● TRECHO DO DOCUMENTO
Adeildo – Agora é cuidar da vida. O que sei fazer é trabalhar. O futuro já estamos vivendo. Não quero nada mais, só tentar ser feliz, pois não vou esquecer o que passei, da perda do meu filho, a dor. Vou sentir pelo resto da vida por ter pago por uma coisa que não fiz, nem eu e nem minha esposa.
Luane – A injustiça maior que fizeram foi não deixar a gente nem velar nosso filho, nem chorar como os outros no enterro dele.
Qual a sensação de perder o filho e ser acusado de sua morte?
Adeildo – A dor é grande demais. De falar que é inocente e todos falarem que é culpado. A dor de duas pessoas sofrendo, da nossa família separada. Achei que nunca mais iria conseguir reconstruir minha família novamente.
Luane – Eu falava direto que era inocente. Eles falavam, você é culpada.
Em algum momento vocês disseram que agrediram o Artur?
Pai – Não. O pessoal da Delegacia de Alegre esperou vir um retrato de meu filho, com as manchas. Eles batiam na mesa. O que é isso aqui? Você bateu no seu filho? “Não, senhor”, eu falava. “Não tem jeito, vou ter que levar você para o quartinho e você vai ter que falar”, disseram. Ele batia na mesa, eu baixava a cabeça. Estávamos eu e minha esposa, sozinhos, sendo tratados iguais a cachorros. Foi uma pressão psicológica. Eu nunca tinha passado numa delegacia, nunca tinha visto o que vi lá, nunca mais vou ser a pessoa que era.
Delegado-geral diz que caso vai ser levado para a corregedoria
O delegado-geral da Polícia Civil, José Darcy Arruda, defendeu que é injusto creditar à polícia toda culpa pela prisão do casal de agricultores Adeildo Souza da Silva, 29 anos, e Luane Monique de Moura Silva, 31 anos.
Eles ficaram dois anos e sete meses presos pela morte do filho Artur Moura Silva, de 5 anos. Mas, em setembro deste ano, foram inocentados durante júri popular. Arruda afirmou que vai encaminhar o caso para a Corregedoria da Polícia Civil.

● DADOS

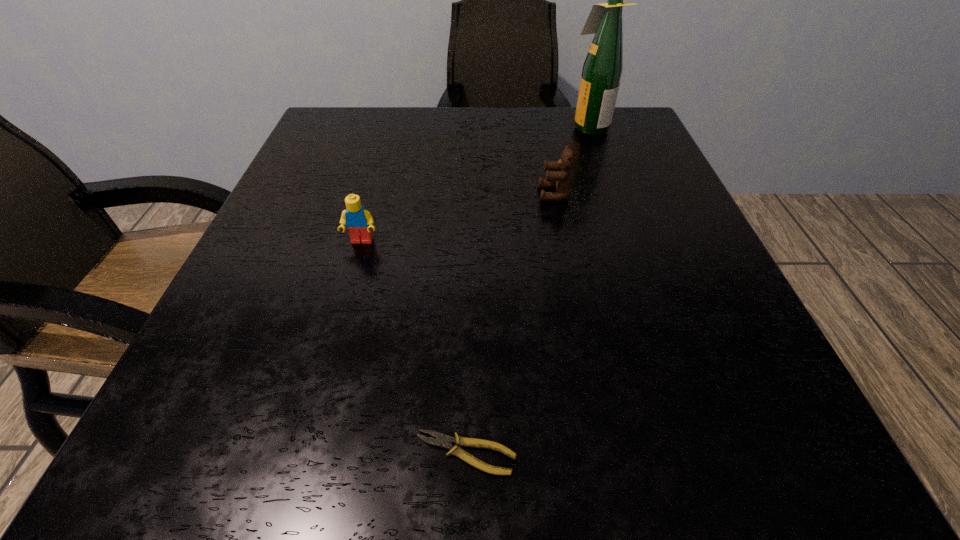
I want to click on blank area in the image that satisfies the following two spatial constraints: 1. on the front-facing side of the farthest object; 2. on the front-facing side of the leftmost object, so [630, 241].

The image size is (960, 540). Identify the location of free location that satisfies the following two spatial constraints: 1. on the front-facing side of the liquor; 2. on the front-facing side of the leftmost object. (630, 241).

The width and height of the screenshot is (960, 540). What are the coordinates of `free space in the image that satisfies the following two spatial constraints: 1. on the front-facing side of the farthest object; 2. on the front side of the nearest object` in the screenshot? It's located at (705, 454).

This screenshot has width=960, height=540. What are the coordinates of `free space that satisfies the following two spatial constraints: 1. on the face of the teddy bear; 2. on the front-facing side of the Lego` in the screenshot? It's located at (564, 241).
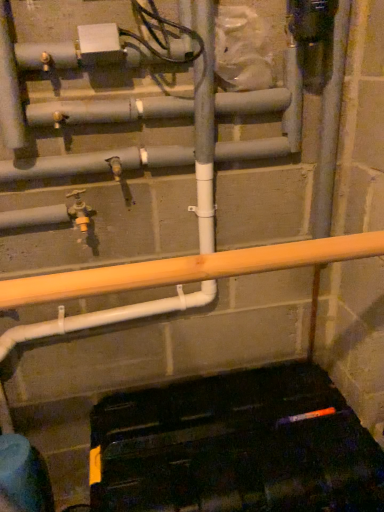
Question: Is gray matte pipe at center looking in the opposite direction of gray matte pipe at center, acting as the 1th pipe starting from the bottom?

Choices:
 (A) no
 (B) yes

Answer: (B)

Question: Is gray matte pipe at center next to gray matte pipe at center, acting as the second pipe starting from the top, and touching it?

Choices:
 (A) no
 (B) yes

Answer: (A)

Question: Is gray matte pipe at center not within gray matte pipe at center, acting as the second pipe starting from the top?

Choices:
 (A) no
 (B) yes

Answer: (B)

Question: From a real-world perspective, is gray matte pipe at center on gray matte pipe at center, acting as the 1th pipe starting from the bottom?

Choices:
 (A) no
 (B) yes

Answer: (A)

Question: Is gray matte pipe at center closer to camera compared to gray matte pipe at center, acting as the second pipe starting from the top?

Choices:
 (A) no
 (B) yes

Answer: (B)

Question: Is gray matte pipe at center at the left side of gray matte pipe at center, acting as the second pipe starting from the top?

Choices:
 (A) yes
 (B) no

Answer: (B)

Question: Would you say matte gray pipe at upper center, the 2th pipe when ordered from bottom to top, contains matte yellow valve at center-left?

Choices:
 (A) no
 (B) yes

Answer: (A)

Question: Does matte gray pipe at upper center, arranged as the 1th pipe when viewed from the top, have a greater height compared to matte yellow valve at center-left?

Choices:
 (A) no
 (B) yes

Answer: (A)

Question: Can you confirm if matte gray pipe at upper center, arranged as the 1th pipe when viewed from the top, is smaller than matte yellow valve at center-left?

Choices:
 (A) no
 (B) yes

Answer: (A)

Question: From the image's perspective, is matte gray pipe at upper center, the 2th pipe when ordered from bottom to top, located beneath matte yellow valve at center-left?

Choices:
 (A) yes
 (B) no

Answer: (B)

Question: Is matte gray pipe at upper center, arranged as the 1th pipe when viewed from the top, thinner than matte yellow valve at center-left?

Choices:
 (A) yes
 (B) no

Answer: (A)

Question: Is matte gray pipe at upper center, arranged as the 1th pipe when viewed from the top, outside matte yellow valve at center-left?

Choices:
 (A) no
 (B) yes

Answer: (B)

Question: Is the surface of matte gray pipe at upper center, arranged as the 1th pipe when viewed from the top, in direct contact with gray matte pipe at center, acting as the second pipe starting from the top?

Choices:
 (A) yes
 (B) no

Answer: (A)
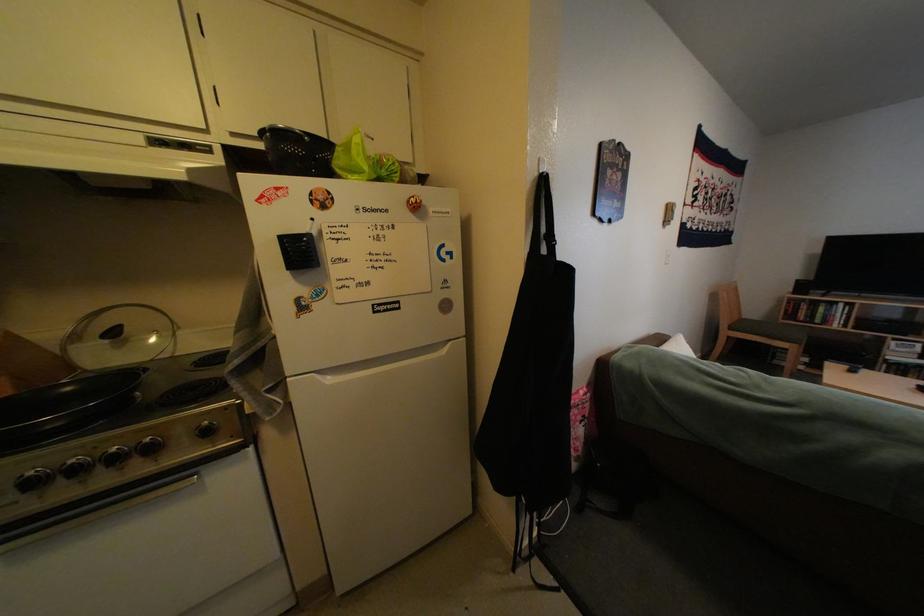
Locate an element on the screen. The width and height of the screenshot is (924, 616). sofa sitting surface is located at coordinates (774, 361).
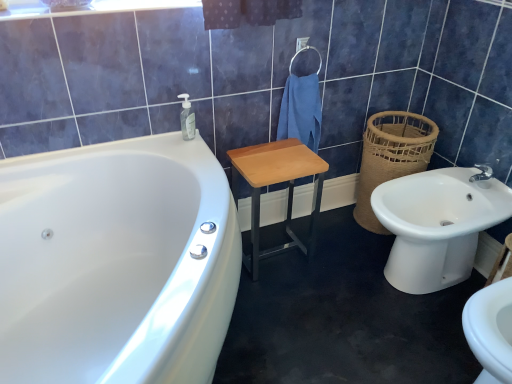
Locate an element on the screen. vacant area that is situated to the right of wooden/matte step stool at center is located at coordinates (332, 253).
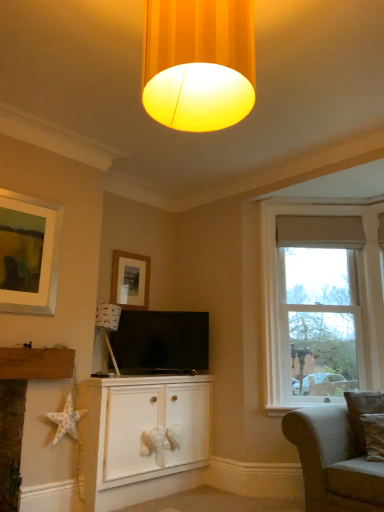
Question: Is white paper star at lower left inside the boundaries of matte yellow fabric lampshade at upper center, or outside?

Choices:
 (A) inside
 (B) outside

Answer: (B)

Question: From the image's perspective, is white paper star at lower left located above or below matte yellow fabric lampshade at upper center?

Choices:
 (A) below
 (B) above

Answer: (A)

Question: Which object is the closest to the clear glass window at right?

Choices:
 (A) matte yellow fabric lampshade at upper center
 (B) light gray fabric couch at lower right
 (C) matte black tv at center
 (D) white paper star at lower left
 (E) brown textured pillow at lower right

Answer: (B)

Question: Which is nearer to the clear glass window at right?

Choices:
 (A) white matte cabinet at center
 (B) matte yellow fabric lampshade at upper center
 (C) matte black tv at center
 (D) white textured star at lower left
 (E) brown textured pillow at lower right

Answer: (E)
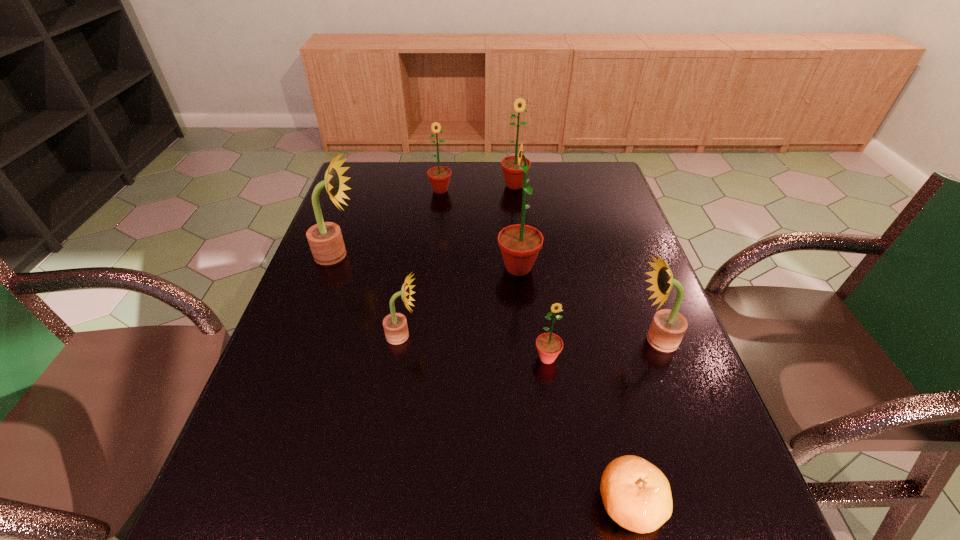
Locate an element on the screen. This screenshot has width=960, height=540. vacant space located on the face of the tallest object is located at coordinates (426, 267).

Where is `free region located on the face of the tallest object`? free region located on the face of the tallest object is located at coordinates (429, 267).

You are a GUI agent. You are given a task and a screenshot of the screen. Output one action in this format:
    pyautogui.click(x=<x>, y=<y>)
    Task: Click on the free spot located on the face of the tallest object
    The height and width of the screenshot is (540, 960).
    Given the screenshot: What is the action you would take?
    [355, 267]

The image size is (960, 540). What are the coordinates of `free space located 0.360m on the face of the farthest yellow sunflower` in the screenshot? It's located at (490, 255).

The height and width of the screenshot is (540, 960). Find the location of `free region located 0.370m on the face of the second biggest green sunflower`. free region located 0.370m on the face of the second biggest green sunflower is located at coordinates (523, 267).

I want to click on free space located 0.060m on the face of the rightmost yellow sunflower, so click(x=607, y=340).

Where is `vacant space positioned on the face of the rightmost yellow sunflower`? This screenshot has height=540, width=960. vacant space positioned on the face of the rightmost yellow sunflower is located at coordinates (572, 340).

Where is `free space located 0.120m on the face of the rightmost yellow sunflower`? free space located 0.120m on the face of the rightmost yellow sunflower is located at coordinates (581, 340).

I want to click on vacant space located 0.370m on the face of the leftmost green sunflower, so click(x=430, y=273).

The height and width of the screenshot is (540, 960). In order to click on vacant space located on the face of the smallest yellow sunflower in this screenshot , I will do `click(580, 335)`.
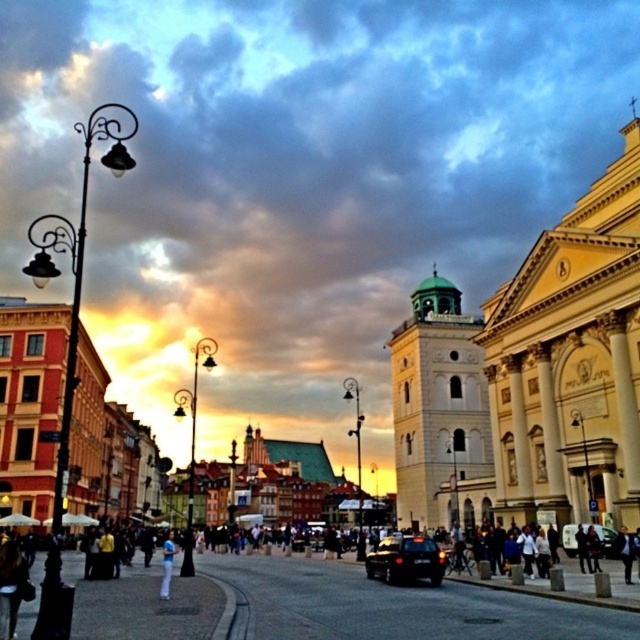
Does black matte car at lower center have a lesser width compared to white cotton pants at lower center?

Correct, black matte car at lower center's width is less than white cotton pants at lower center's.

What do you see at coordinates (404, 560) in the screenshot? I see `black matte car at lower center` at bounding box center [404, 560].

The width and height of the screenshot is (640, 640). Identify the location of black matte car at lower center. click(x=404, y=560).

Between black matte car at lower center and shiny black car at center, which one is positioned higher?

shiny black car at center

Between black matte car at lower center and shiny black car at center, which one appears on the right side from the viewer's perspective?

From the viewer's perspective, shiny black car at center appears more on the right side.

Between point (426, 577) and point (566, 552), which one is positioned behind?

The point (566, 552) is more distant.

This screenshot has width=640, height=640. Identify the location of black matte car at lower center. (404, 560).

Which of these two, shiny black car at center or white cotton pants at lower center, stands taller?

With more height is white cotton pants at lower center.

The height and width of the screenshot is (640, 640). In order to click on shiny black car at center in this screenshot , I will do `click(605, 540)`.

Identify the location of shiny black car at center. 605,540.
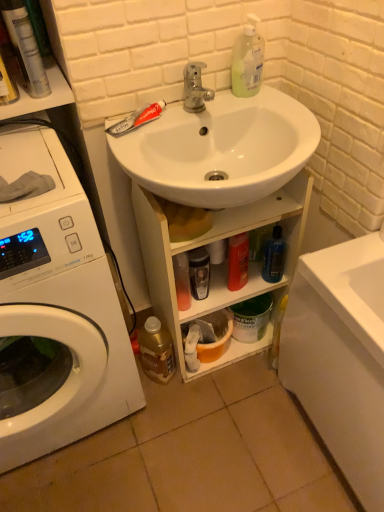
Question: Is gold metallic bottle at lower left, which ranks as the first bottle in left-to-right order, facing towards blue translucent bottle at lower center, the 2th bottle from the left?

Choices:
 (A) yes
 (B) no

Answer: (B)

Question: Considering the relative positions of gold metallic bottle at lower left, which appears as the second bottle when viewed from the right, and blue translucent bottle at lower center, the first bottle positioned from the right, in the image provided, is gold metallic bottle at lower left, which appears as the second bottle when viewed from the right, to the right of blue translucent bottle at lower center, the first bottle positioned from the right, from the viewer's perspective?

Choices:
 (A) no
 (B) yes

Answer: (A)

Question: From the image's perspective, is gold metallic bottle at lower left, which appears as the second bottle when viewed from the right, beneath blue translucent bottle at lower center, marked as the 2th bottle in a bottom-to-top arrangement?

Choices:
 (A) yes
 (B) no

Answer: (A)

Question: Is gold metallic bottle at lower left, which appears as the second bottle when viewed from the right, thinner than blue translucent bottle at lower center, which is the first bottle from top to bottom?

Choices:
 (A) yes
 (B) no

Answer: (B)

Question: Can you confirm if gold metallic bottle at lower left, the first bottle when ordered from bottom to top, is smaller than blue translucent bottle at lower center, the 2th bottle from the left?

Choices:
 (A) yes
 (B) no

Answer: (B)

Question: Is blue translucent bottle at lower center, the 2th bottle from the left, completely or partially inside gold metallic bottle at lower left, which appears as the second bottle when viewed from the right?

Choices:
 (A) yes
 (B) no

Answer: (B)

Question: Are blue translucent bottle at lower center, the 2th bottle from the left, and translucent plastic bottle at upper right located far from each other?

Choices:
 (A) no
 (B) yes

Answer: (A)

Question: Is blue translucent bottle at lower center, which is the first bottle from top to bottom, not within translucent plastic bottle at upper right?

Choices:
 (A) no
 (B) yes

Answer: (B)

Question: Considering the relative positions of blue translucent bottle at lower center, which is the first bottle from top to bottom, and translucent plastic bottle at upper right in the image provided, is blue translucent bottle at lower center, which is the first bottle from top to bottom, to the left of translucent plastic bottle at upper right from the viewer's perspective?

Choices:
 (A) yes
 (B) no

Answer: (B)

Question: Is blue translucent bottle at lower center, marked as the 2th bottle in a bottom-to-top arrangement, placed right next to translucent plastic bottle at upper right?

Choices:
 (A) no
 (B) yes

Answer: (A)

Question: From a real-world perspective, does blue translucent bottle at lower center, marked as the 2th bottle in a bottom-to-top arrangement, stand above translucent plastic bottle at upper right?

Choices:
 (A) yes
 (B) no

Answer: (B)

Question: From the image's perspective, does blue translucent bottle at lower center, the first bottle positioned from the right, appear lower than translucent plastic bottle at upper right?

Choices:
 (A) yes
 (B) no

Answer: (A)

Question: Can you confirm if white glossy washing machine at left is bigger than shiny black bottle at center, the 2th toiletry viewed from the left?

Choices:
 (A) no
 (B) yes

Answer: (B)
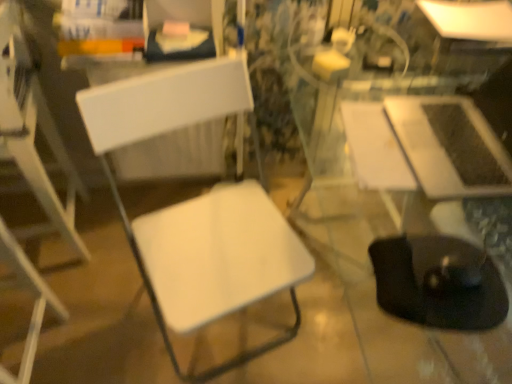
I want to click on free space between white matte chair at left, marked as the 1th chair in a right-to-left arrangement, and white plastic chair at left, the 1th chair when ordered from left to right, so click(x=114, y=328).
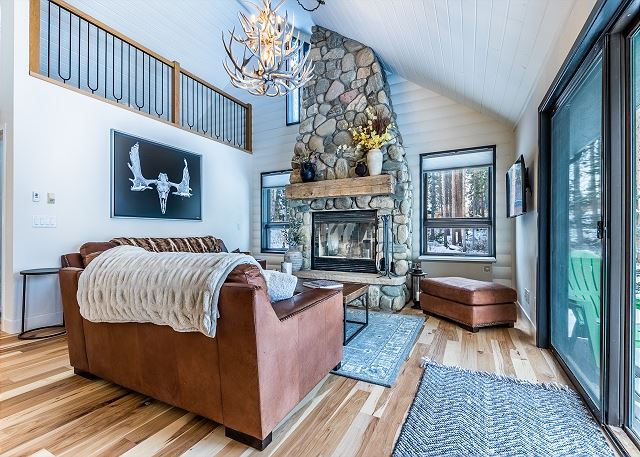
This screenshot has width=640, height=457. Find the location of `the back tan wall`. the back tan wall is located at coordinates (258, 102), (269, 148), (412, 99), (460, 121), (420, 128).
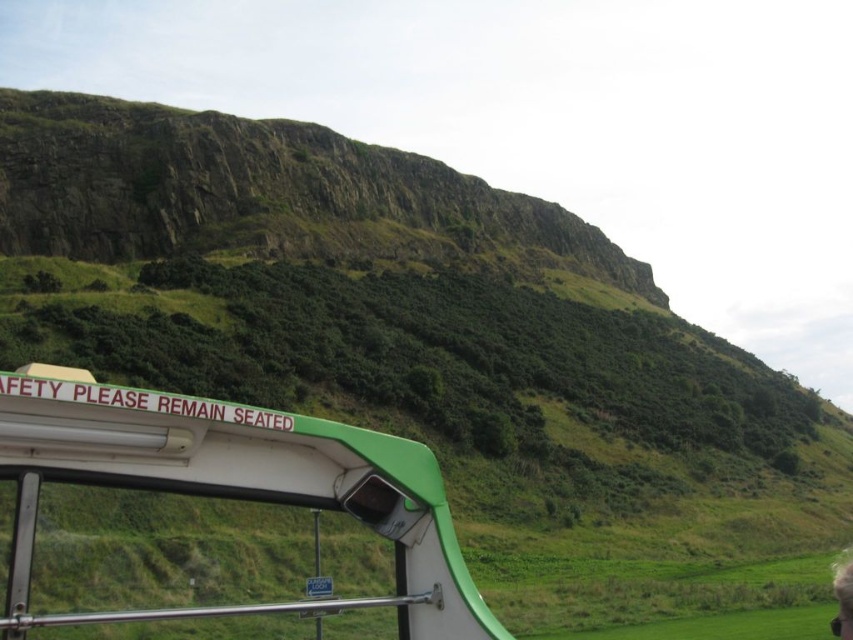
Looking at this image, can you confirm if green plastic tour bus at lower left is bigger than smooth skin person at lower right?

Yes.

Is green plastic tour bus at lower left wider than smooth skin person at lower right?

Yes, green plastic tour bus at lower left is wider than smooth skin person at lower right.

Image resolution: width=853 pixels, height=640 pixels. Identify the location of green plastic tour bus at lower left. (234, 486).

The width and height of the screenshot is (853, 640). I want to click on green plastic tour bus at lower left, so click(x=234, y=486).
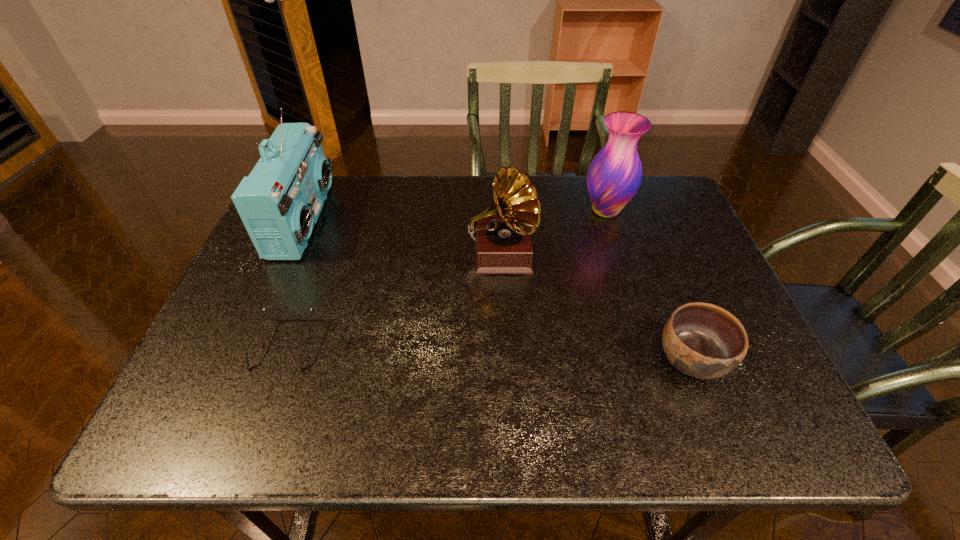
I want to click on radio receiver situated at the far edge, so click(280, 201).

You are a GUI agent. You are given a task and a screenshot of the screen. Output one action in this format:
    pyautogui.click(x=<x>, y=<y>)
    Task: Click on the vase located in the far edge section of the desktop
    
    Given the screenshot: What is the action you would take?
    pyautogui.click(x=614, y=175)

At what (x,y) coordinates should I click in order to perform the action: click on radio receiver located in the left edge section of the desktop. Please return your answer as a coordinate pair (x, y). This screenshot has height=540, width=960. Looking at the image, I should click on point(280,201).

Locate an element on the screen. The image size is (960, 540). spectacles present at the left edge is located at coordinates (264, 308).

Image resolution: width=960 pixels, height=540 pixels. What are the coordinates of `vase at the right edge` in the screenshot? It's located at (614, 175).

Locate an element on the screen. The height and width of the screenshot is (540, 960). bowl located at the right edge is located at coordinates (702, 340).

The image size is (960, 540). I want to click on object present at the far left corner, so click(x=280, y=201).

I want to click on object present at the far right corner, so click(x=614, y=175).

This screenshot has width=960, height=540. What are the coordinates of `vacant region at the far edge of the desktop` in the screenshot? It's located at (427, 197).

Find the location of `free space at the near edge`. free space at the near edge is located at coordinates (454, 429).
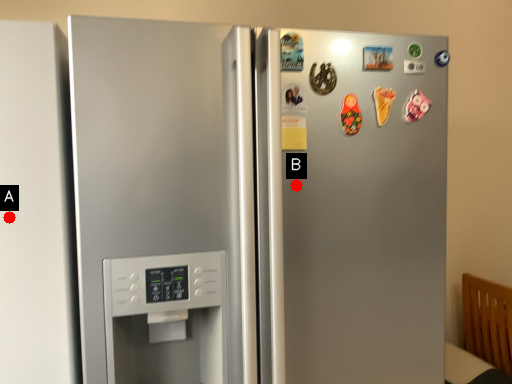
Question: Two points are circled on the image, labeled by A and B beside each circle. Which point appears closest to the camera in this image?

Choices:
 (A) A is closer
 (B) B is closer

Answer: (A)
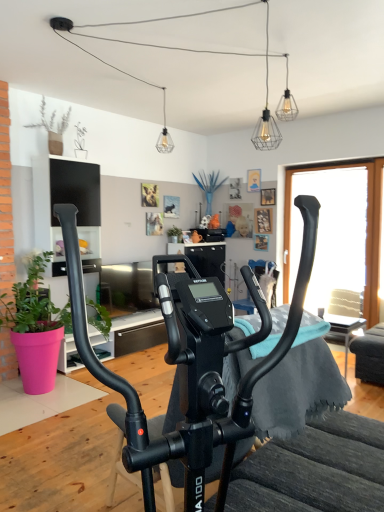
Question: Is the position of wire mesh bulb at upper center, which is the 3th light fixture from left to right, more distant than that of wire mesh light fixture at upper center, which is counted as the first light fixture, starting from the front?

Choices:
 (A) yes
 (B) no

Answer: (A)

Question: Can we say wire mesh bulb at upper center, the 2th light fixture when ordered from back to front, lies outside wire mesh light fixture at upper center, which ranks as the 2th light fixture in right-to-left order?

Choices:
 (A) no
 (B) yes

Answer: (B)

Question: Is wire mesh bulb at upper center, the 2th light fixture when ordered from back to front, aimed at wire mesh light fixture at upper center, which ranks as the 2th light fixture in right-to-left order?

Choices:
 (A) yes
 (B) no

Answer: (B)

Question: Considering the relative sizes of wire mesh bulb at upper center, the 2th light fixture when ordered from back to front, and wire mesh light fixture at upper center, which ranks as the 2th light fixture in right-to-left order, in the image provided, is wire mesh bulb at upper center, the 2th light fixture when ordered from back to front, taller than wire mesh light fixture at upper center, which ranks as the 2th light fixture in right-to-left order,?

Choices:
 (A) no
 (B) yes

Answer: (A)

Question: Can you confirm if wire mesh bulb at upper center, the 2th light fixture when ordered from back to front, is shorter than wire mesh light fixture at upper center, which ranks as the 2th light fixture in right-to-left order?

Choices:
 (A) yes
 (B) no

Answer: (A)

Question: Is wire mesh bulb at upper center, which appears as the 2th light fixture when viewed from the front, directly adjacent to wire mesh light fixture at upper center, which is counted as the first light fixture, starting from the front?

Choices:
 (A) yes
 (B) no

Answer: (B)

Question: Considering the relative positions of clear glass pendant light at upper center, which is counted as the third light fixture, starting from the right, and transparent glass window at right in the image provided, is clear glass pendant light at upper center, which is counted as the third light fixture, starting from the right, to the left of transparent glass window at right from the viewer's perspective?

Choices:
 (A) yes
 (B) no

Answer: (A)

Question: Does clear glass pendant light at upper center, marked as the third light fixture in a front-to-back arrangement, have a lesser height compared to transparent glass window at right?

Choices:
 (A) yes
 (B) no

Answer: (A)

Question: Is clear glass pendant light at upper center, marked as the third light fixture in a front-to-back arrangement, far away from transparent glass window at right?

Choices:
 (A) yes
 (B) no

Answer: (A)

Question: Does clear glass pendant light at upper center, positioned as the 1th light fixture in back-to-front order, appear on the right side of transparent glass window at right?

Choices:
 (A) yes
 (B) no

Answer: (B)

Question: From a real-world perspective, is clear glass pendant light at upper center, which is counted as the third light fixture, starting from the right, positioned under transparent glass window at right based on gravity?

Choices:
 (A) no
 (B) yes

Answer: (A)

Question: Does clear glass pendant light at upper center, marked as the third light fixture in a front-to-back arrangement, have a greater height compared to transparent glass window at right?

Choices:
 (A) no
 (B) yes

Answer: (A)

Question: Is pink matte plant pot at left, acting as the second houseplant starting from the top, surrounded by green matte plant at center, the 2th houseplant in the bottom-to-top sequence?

● PROBLEMA
Repita o trecho sobre o casal de agricultores, sem nenhuma alteração, desde "Luane – A injustiça" até "de sua morte?", incluindo essas palavras. As linhas não têm nenhum papel nesta atividade.

● RESULTADO DO EXERCÍCIO
Luane – A injustiça maior que fizeram foi não deixar a gente nem velar nosso filho, nem chorar como os outros no enterro dele.
Qual a sensação de perder o filho e ser acusado de sua morte?